▼

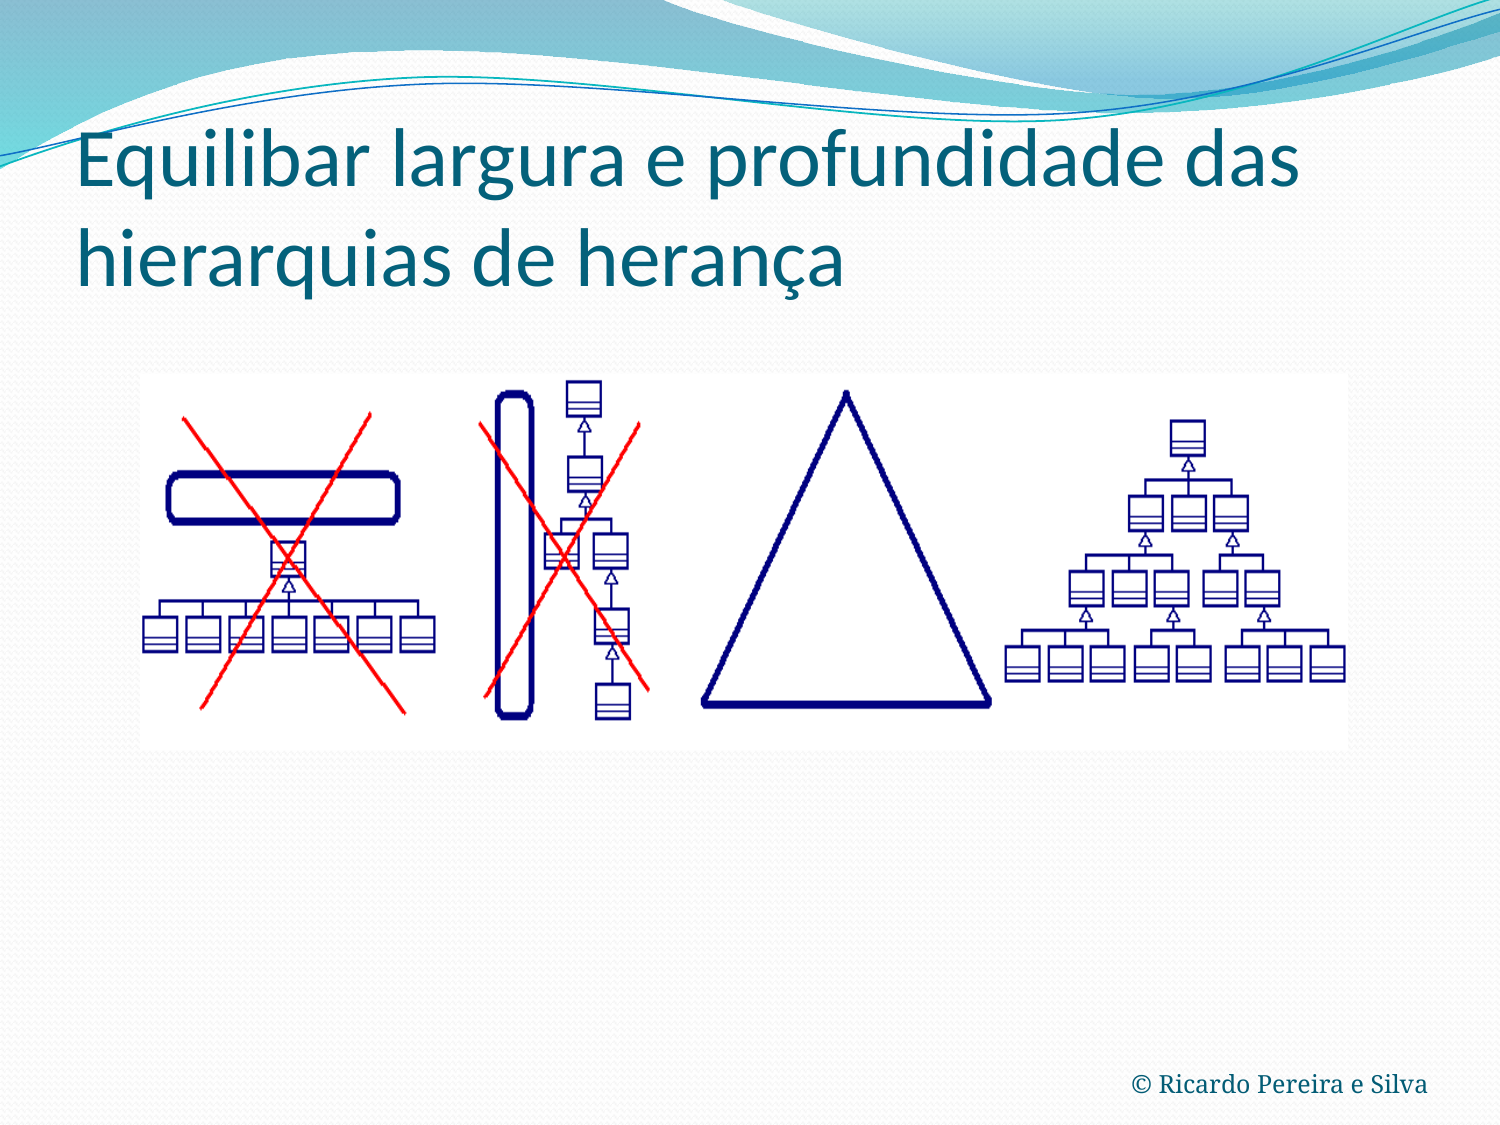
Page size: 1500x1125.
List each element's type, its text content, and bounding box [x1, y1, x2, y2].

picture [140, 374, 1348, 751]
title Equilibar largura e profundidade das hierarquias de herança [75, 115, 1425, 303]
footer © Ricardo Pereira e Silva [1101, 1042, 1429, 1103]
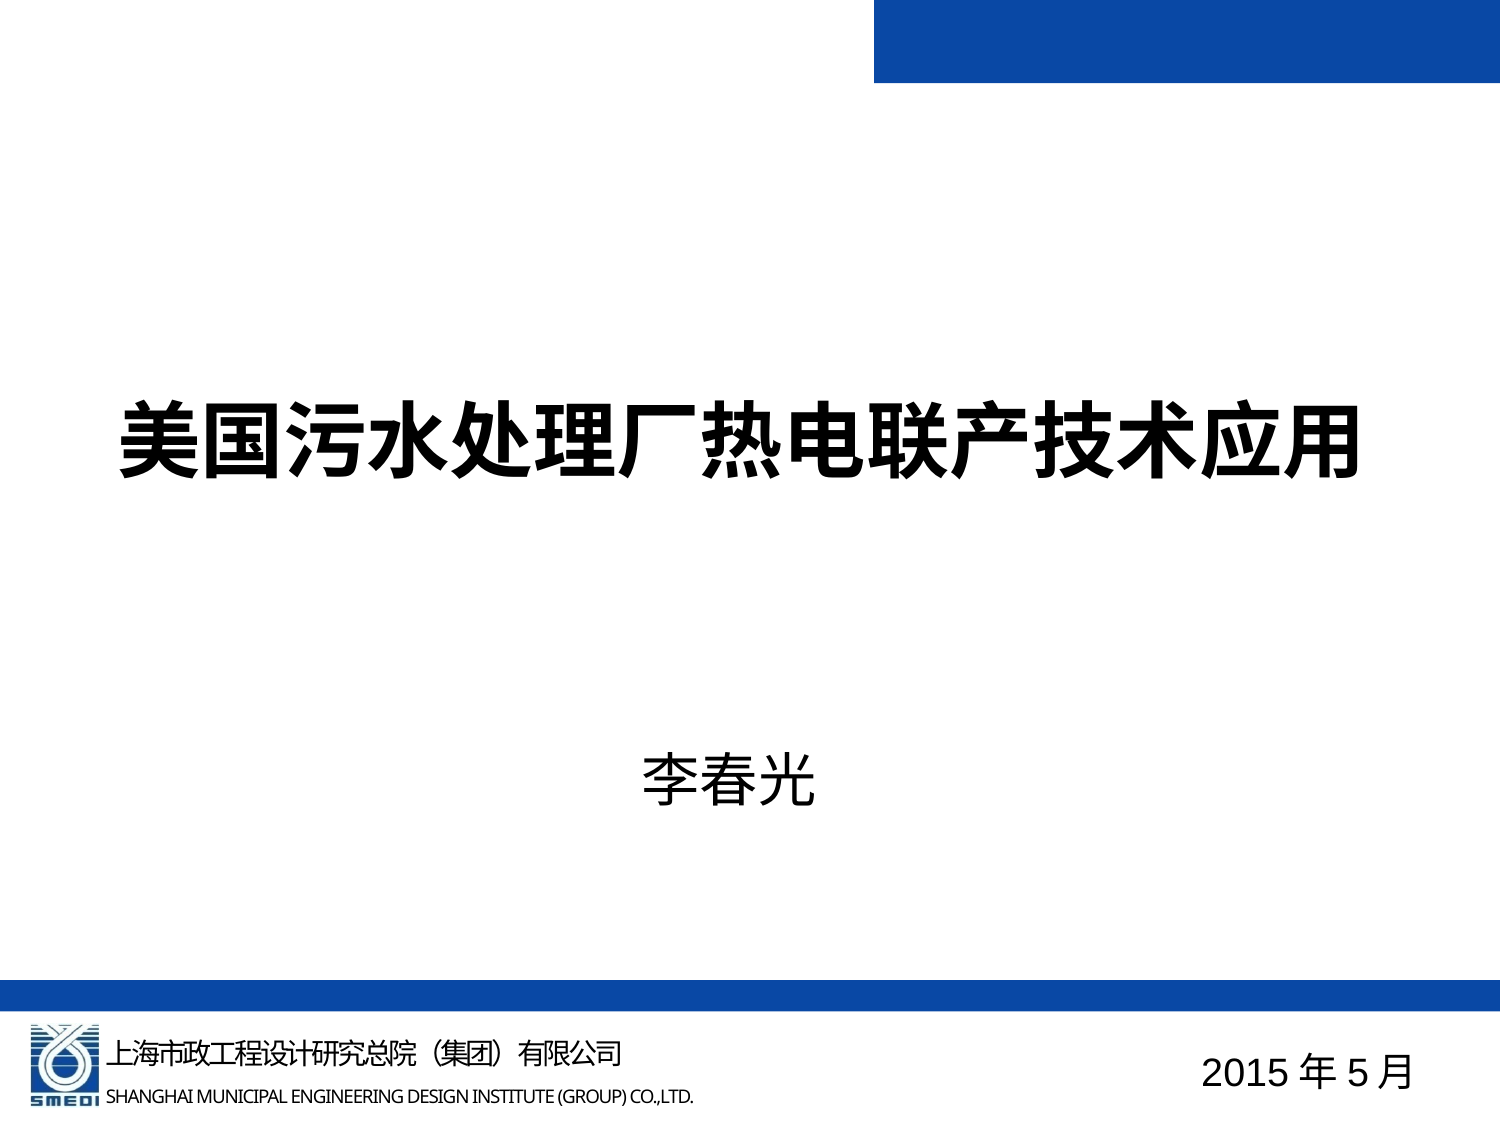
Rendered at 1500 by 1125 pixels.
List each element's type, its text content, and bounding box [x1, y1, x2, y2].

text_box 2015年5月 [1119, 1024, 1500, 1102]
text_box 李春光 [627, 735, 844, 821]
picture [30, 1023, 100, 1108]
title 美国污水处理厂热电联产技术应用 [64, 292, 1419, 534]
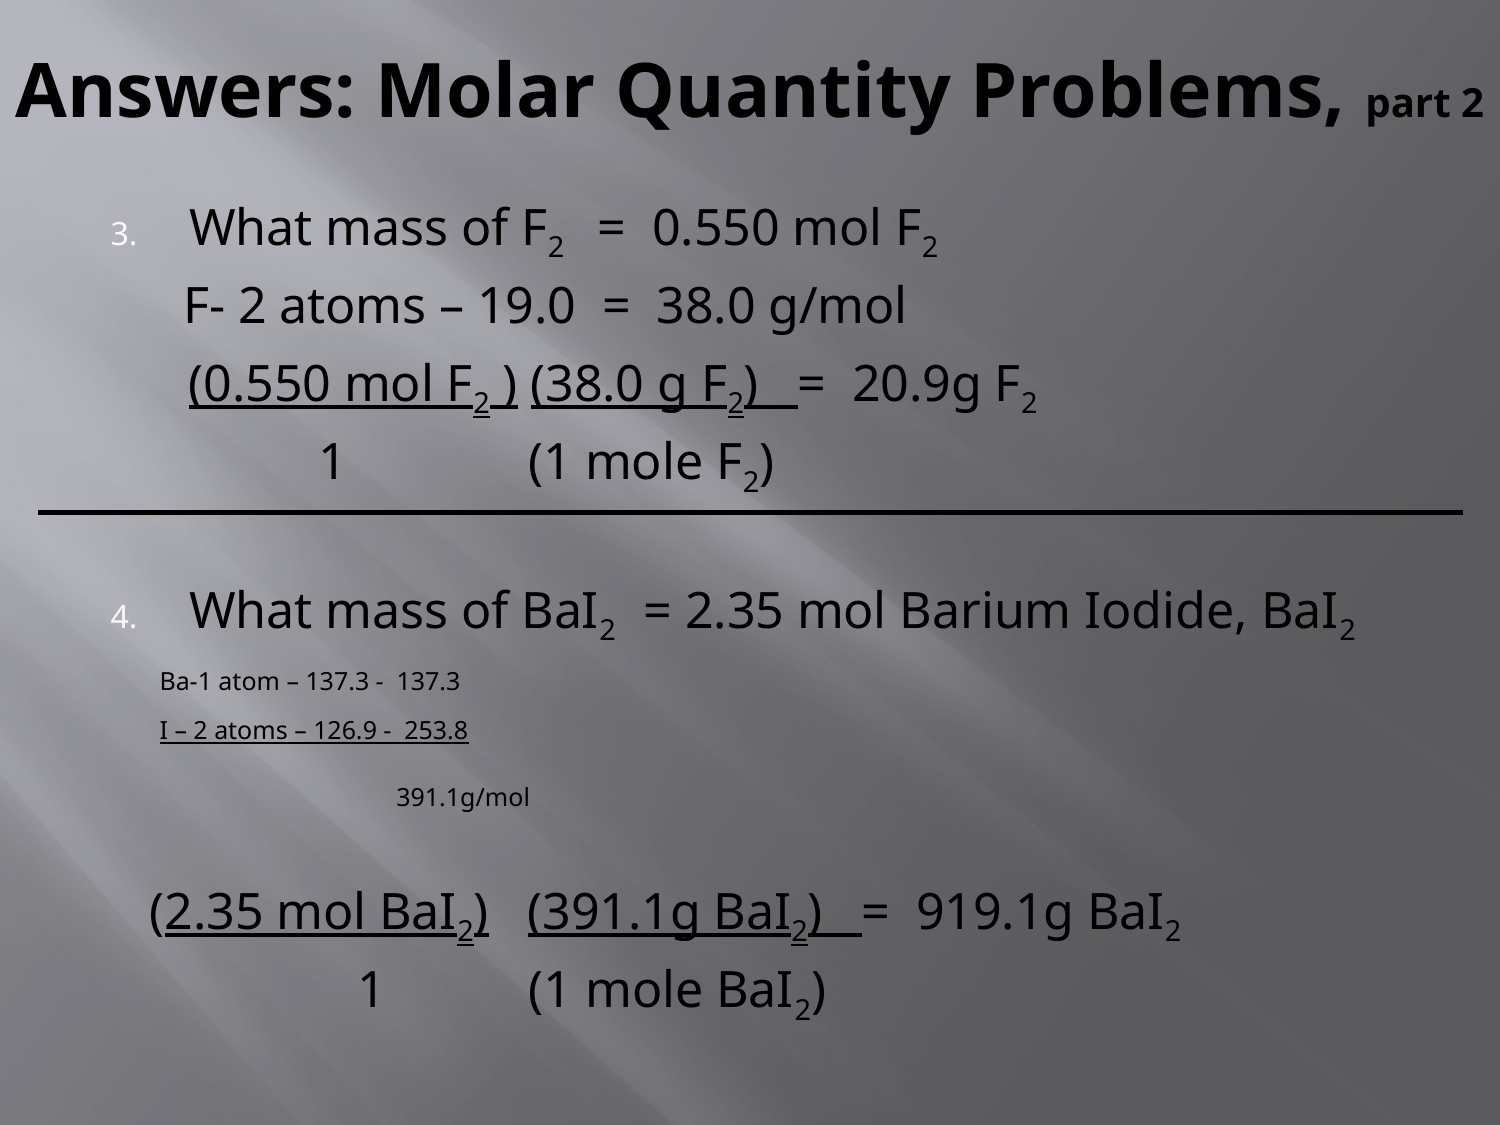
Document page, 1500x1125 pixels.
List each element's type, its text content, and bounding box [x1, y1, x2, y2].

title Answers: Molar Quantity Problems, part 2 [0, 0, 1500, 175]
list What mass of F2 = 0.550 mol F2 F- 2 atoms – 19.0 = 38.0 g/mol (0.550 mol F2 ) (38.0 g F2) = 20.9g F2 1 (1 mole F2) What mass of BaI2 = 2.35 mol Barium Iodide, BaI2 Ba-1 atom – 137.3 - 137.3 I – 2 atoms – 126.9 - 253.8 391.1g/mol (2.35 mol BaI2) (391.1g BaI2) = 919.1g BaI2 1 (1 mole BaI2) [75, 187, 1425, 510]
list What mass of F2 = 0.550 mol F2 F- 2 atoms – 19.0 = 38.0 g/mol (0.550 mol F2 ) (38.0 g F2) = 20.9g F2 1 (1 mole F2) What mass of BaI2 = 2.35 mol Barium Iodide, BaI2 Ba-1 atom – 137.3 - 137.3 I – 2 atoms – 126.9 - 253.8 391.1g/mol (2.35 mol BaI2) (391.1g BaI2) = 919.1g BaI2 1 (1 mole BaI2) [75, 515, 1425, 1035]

▲

_Aim of the task_:
One number is the whole answer: how many lines in the records contain "pixels".

_Exercise response_:
2